■ Data extract ■
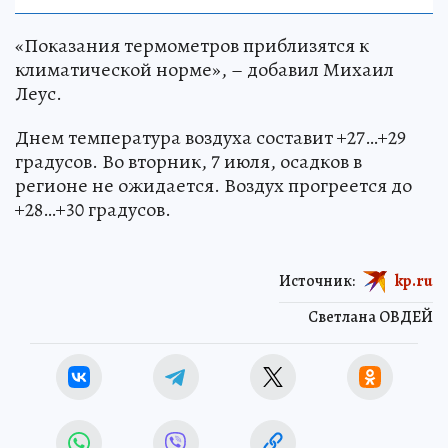
«Показания термометров приблизятся к
климатической норме», – добавил Михаил
Леус.
Днем температура воздуха составит +27…+29
градусов. Во вторник, 7 июля, осадков в
регионе не ожидается. Воздух прогреется до
+28…+30 градусов.
Источник:
kp.ru
Светлана ОВДЕЙ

■ What you are asked to do ■
Render every line of the listing above as a numbered list, omitting blank lines. Leave the pictures out.

■ Task response ■
1. «Показания термометров приблизятся к
2. климатической норме», – добавил Михаил
3. Леус.
4. Днем температура воздуха составит +27…+29
5. градусов. Во вторник, 7 июля, осадков в
6. регионе не ожидается. Воздух прогреется до
7. +28…+30 градусов.
8. Источник:
9. kp.ru
10. Светлана ОВДЕЙ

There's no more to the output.